YOUR GOAL: Going down the listing below, print exactly each line from the one with "nose: (406, 146)" up to and including the one with "left hip: (648, 159)", and skip the rest.

[[ THE RECORDS, beginning ]]

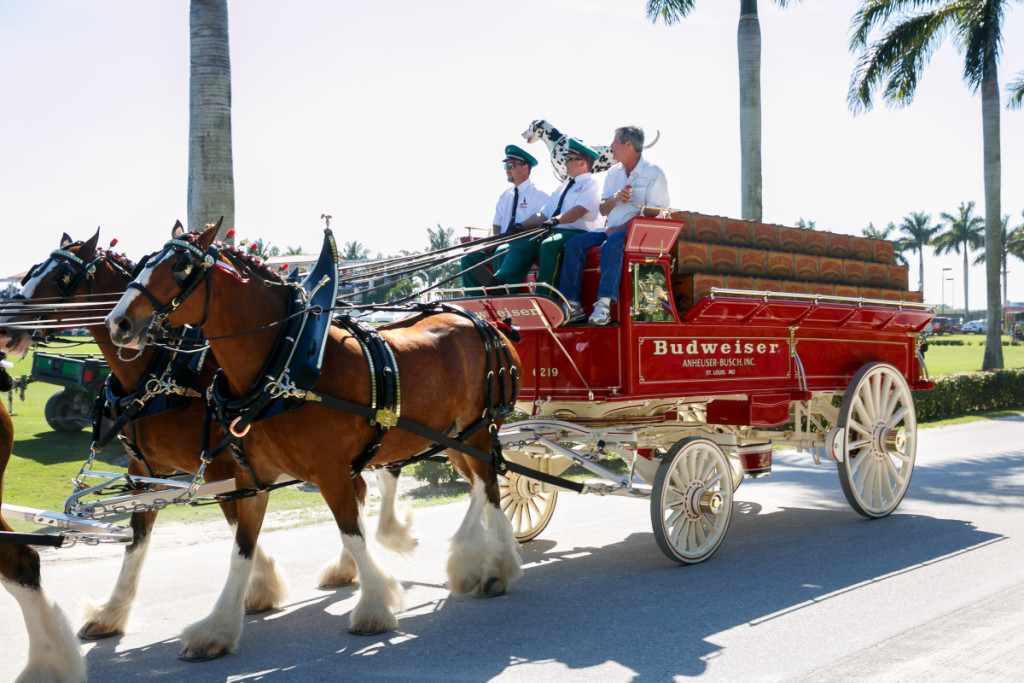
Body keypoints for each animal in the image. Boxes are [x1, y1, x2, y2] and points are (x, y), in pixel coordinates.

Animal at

[[ THE RECORDS, end ]]
[[ THE RECORDS, beginning ]]

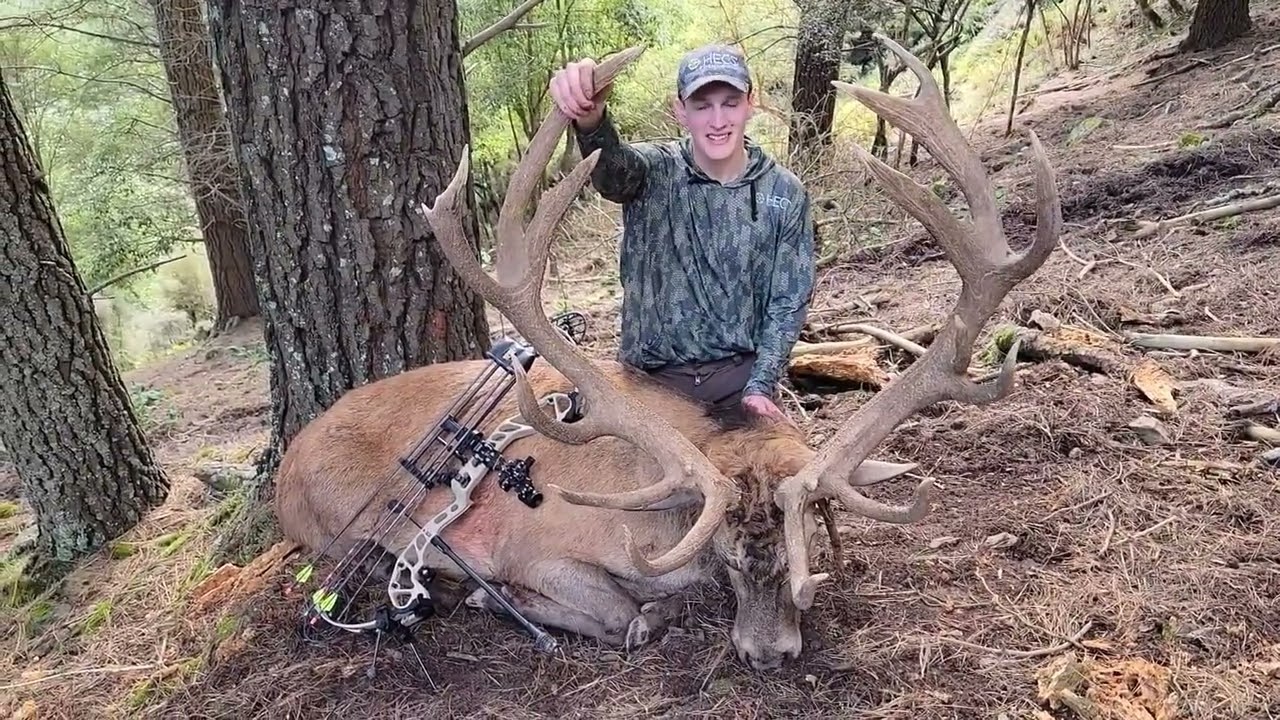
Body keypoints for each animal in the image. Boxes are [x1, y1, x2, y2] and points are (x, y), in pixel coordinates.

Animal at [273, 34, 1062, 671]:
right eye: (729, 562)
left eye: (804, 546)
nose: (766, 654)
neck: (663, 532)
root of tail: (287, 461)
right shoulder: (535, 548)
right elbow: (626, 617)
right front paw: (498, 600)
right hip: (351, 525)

[[ THE RECORDS, end ]]
[[ THE RECORDS, beginning ]]

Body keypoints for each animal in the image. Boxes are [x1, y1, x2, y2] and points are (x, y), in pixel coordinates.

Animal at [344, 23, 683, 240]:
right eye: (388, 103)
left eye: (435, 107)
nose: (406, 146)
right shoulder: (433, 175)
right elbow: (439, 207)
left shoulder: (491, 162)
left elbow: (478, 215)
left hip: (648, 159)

[[ THE RECORDS, end ]]

WRITTEN RESPONSE:
nose: (406, 146)
right shoulder: (433, 175)
right elbow: (439, 207)
left shoulder: (491, 162)
left elbow: (478, 215)
left hip: (648, 159)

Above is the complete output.